═════ TEXT EXTRACT

Mr. Smith. Mr. Montgomery, in your testimony you mentioned and have been describing the guerrilla attacks on the Hunter's Point police substation. One police officer subsequently died of his wounds. You further testified to the effect that a letter was written to various police stations in northern California by Associate Professor Harry Edwards of San Jose State College. In the letter Edwards warned guerrilla warfare was near. Can you tell the committee more about Harry Edwards?

Mr. Montgomery. Yes, I can, sir. He is originally from St. Louis, a graduate of San Jose State College. His education in San Jose State College was obtained by a basketball scholarship. He was an outstanding athlete.

After graduating from San Jose State College he received the Woodrow Wilson scholarship and obtained a master's degree at Cornell University. He is resigning his position at San Jose State College at the end of this semester and will again attend Cornell University to complete his doctorate.

It is reported that he has an IQ of 163 and he is presently 25 years of age.

I would like to read from an excerpt from a feature article, "We'll Live Together or Die Together" from the San Francisco Sunday Examiner & Chronicle of December 3, 1967.

The following excerpts were made by Edwards, describing his age and his background. He said:

"People look at me and say, 'Edwards is mad.' I get stacks and stacks of fan mail and they say, 'Edwards, go back to Africa.'

"But they're not going back to Europe and I'm not going back to Africa. We're either going to live together in this society or die together."

He paused, sounding a snicker.

"Check this," he said to a small group lining the near wall and listening. "Now, when this cat writes this up, it'll come out in the paper as, 'Edwards is for integration.'"

══════════

BRIEF 1:
Lay out the classification entries for living things as one numbered list covering every entry, with blank lines removed and the pictures left out.

═════ DATA PROVIDED

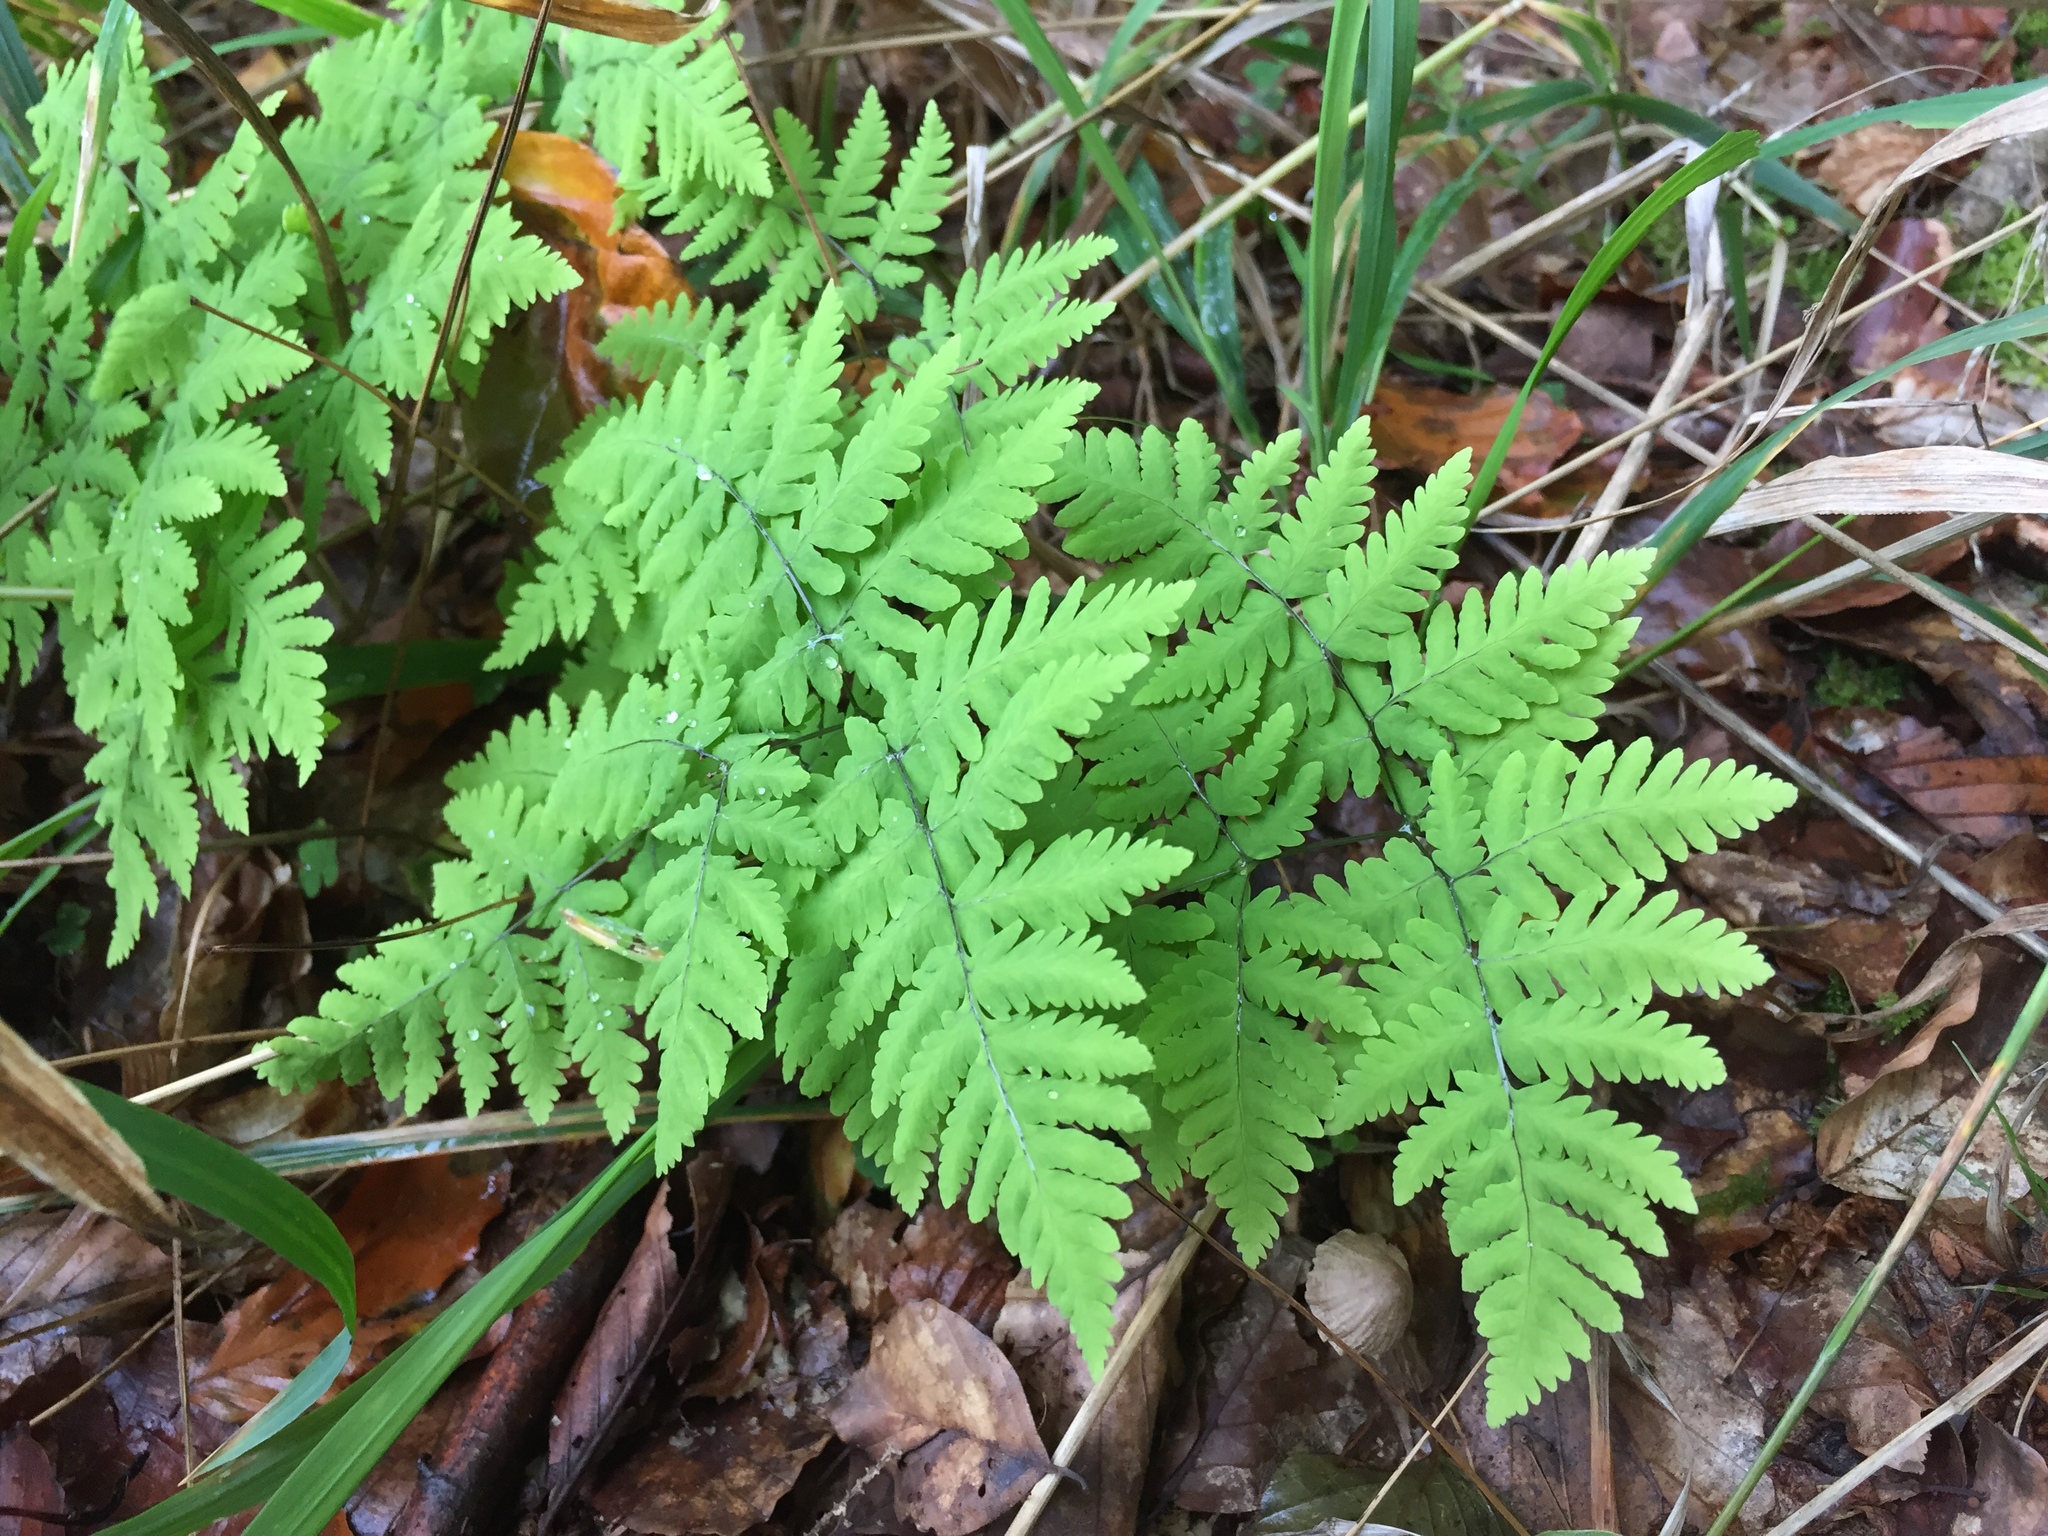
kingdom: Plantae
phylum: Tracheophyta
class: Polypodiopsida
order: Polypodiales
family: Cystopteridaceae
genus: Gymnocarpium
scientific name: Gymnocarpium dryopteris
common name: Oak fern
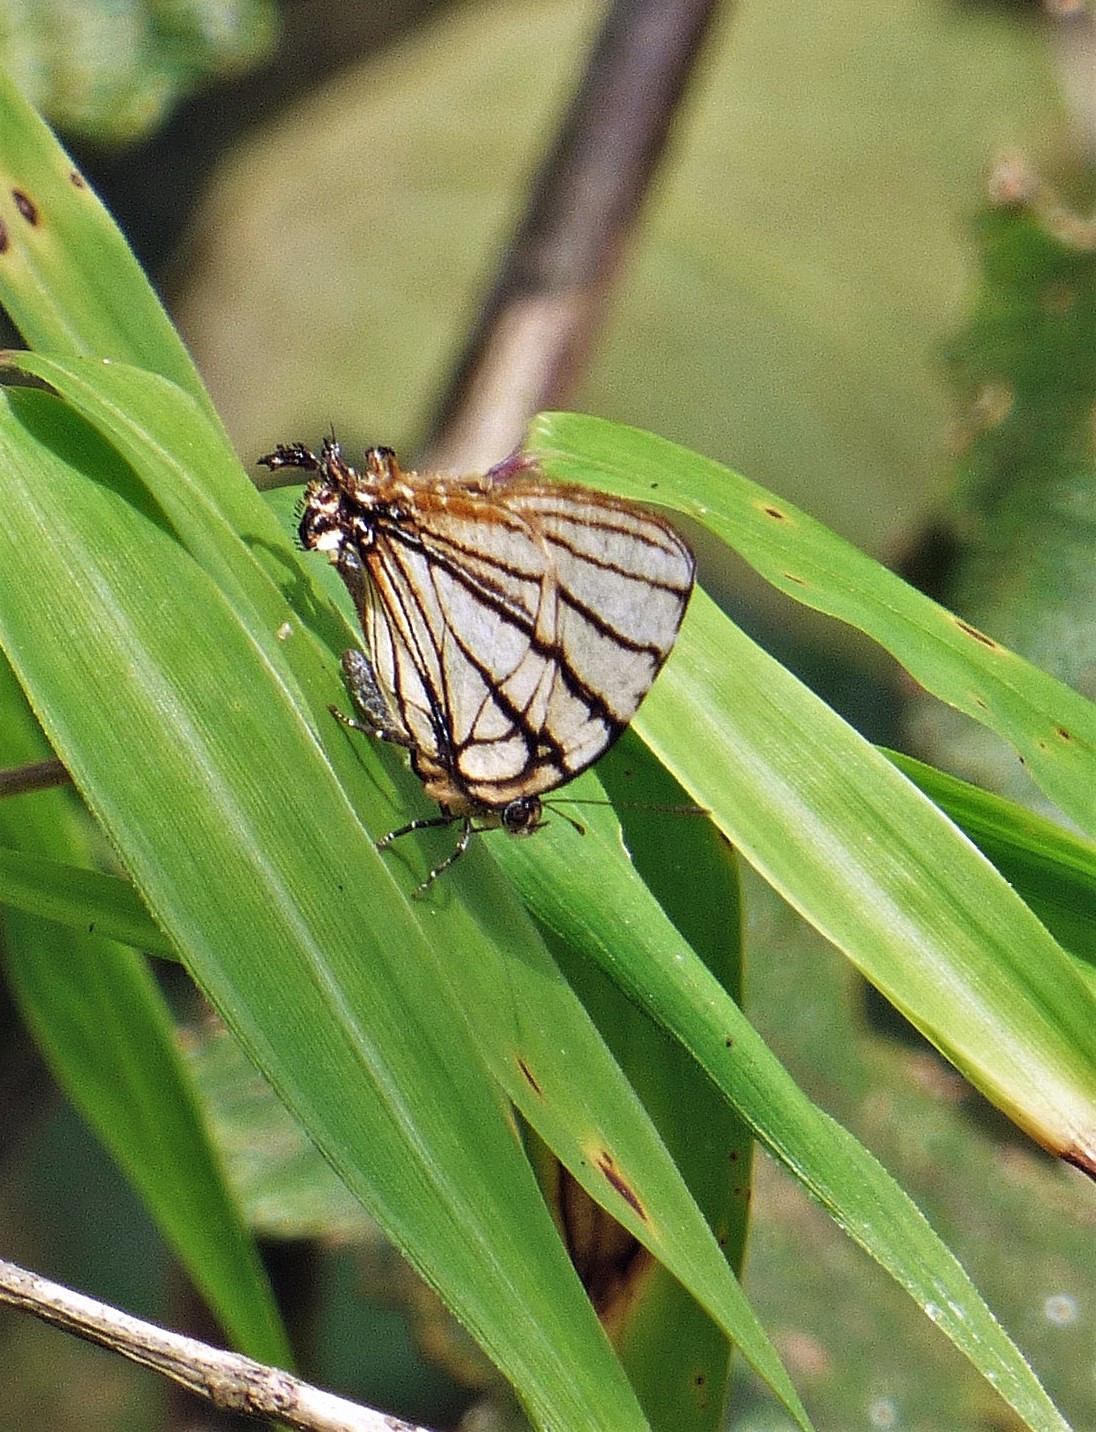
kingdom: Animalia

══════════

BRIEF 2:
From the testimony, transcribe the passage that begins with the words "Mr. Montgomery. Yes, I" and ends after the words "December 3, 1967.".

SOLUTION 1:
1. kingdom: Plantae
2. phylum: Tracheophyta
3. class: Polypodiopsida
4. order: Polypodiales
5. family: Cystopteridaceae
6. genus: Gymnocarpium
7. scientific name: Gymnocarpium dryopteris
8. common name: Oak fern
9. kingdom: Animalia

SOLUTION 2:
Mr. Montgomery. Yes, I can, sir. He is originally from St. Louis, a graduate of San Jose State College. His education in San Jose State College was obtained by a basketball scholarship. He was an outstanding athlete.

After graduating from San Jose State College he received the Woodrow Wilson scholarship and obtained a master's degree at Cornell University. He is resigning his position at San Jose State College at the end of this semester and will again attend Cornell University to complete his doctorate.

It is reported that he has an IQ of 163 and he is presently 25 years of age.

I would like to read from an excerpt from a feature article, "We'll Live Together or Die Together" from the San Francisco Sunday Examiner & Chronicle of December 3, 1967.